-- start of Record excerpts --

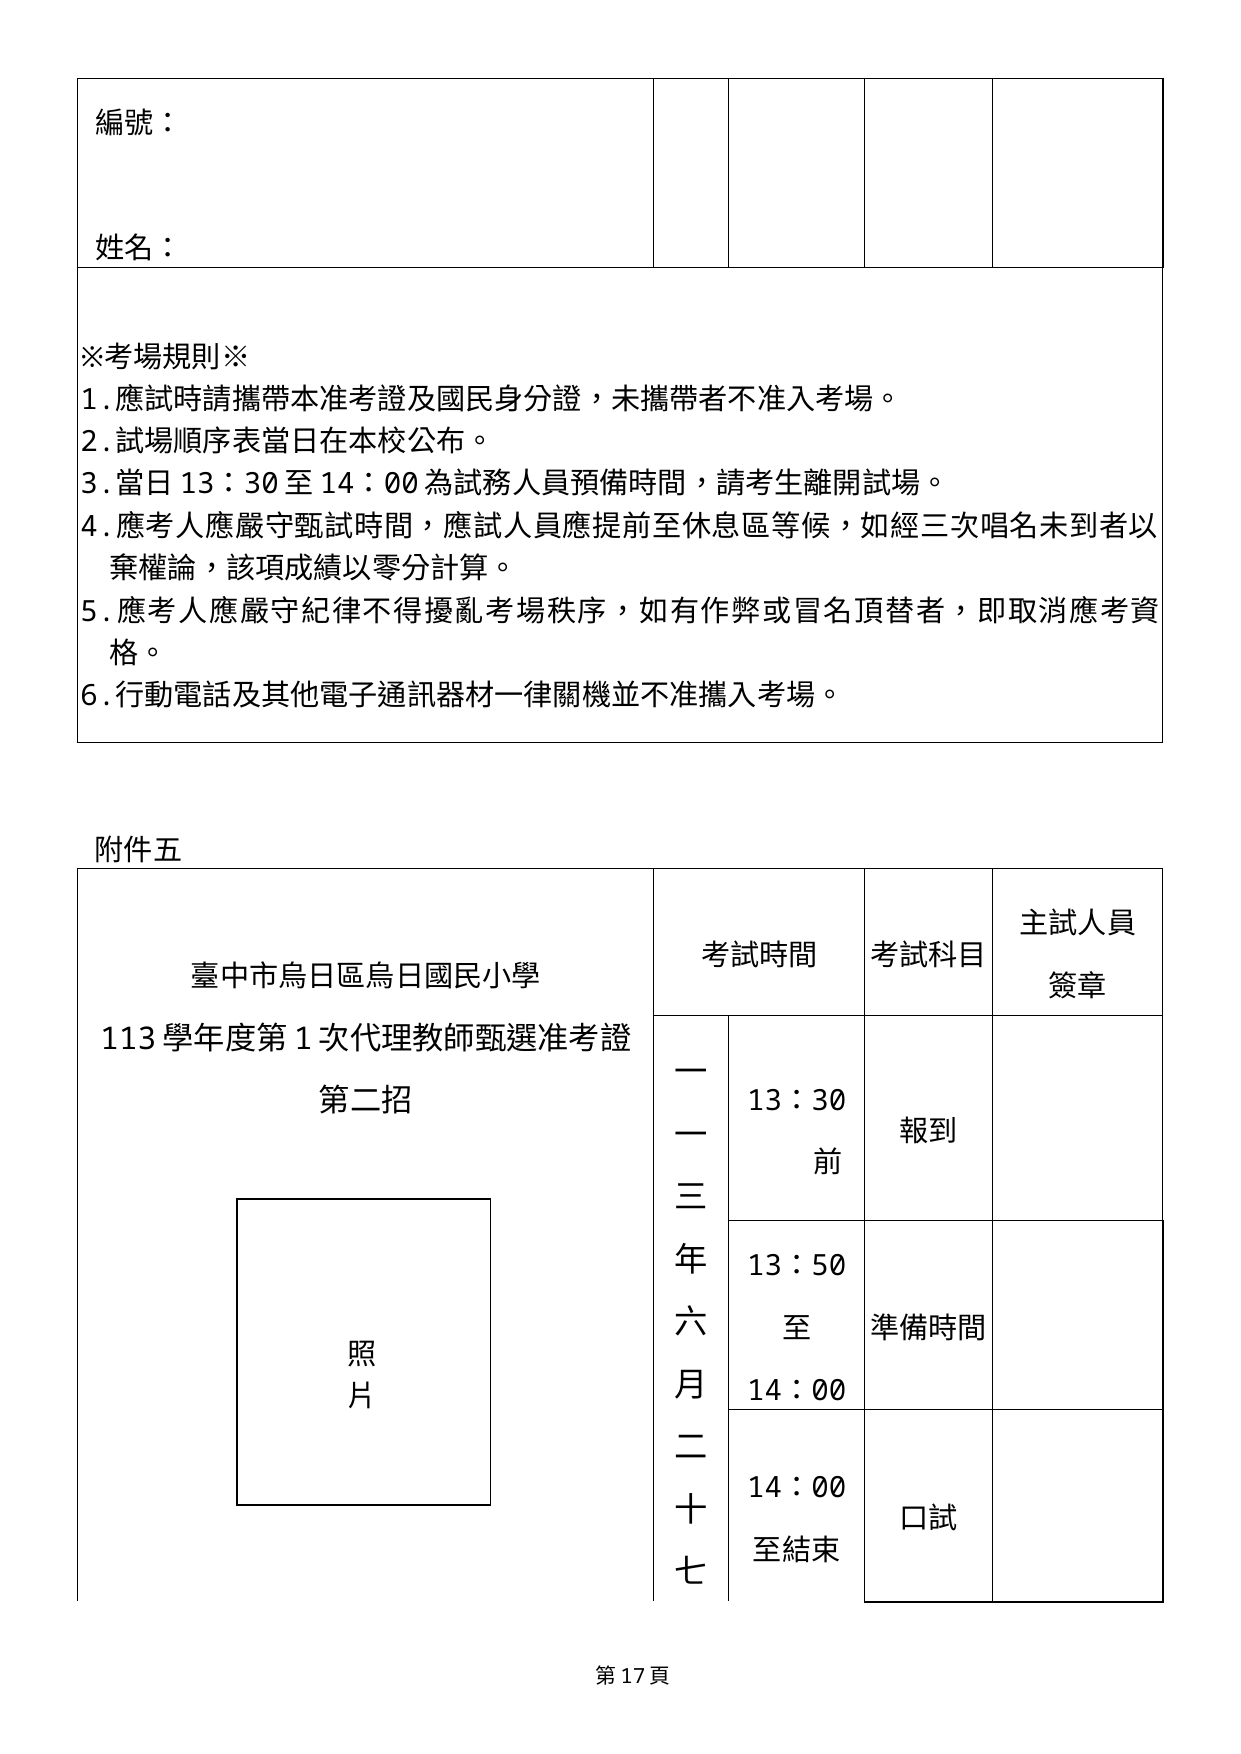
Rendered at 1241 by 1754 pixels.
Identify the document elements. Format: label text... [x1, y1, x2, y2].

table_cell 報到 [865, 1016, 992, 1220]
table_cell 口試 [865, 1410, 992, 1601]
table_cell [993, 1410, 1162, 1601]
table_header 主試人員 簽章 [993, 869, 1162, 1015]
table_cell 13：50 至 14：00 [729, 1221, 864, 1409]
table_header 臺中市烏日區烏日國民小學 113學年度第1次代理教師甄選准考證 第二招 編號： 姓名： [78, 869, 653, 1601]
table_cell [993, 79, 1162, 267]
table_cell [729, 79, 864, 267]
table_header 考試時間 [654, 869, 864, 1015]
table_cell [654, 79, 728, 267]
table_cell ※考場規則※ 1.應試時請攜帶本准考證及國民身分證，未攜帶者不准入考場。 2.試場順序表當日在本校公布。 3.當日13：30至14：00為試務人員預備時間，請考生離開試場。 4.應考人應嚴守甄試時間，應試人員應提前至休息區等候，如經三次唱名未到者以棄權論，該項成績以零分計算。 5.應考人應嚴守紀律不得擾亂考場秩序，如有作弊或冒名頂替者，即取消應考資格。 6.行動電話及其他電子通訊器材一律關機並不准攜入考場。 [78, 268, 1162, 742]
table_cell [993, 1221, 1162, 1409]
text 附件五 [94, 806, 1146, 868]
table_cell [865, 79, 992, 267]
table_cell 準備時間 [865, 1221, 992, 1409]
table_header 臺中市烏日區烏日國民小學 113學年度第1次代理教師甄選准考證 第一招 編號： 姓名： [78, 79, 653, 267]
table_cell 一一三年六月二十七 [654, 1016, 728, 1601]
table_cell [993, 1016, 1162, 1220]
table_header 考試科目 [865, 869, 992, 1015]
table_cell 13：30前 [729, 1016, 864, 1220]
table_cell 14：00 至結束 [729, 1410, 864, 1601]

-- end of Record excerpts --

→ Task:
Convert every line of the listing above into a JSON list of strings, one string per line, skipping blank lines and leaving out the pictures.

→ Result of this task:
[
  "Rendered at 1241 by 1754 pixels.",
  "Identify the document elements. Format: label text... [x1, y1, x2, y2].",
  "table_cell 報到 [865, 1016, 992, 1220]",
  "table_cell 口試 [865, 1410, 992, 1601]",
  "table_cell [993, 1410, 1162, 1601]",
  "table_header 主試人員 簽章 [993, 869, 1162, 1015]",
  "table_cell 13：50 至 14：00 [729, 1221, 864, 1409]",
  "table_header 臺中市烏日區烏日國民小學 113學年度第1次代理教師甄選准考證 第二招 編號： 姓名： [78, 869, 653, 1601]",
  "table_cell [993, 79, 1162, 267]",
  "table_cell [729, 79, 864, 267]",
  "table_header 考試時間 [654, 869, 864, 1015]",
  "table_cell [654, 79, 728, 267]",
  "table_cell ※考場規則※ 1.應試時請攜帶本准考證及國民身分證，未攜帶者不准入考場。 2.試場順序表當日在本校公布。 3.當日13：30至14：00為試務人員預備時間，請考生離開試場。 4.應考人應嚴守甄試時間，應試人員應提前至休息區等候，如經三次唱名未到者以棄權論，該項成績以零分計算。 5.應考人應嚴守紀律不得擾亂考場秩序，如有作弊或冒名頂替者，即取消應考資格。 6.行動電話及其他電子通訊器材一律關機並不准攜入考場。 [78, 268, 1162, 742]",
  "table_cell [993, 1221, 1162, 1409]",
  "text 附件五 [94, 806, 1146, 868]",
  "table_cell [865, 79, 992, 267]",
  "table_cell 準備時間 [865, 1221, 992, 1409]",
  "table_header 臺中市烏日區烏日國民小學 113學年度第1次代理教師甄選准考證 第一招 編號： 姓名： [78, 79, 653, 267]",
  "table_cell 一一三年六月二十七 [654, 1016, 728, 1601]",
  "table_cell [993, 1016, 1162, 1220]",
  "table_header 考試科目 [865, 869, 992, 1015]",
  "table_cell 13：30前 [729, 1016, 864, 1220]",
  "table_cell 14：00 至結束 [729, 1410, 864, 1601]"
]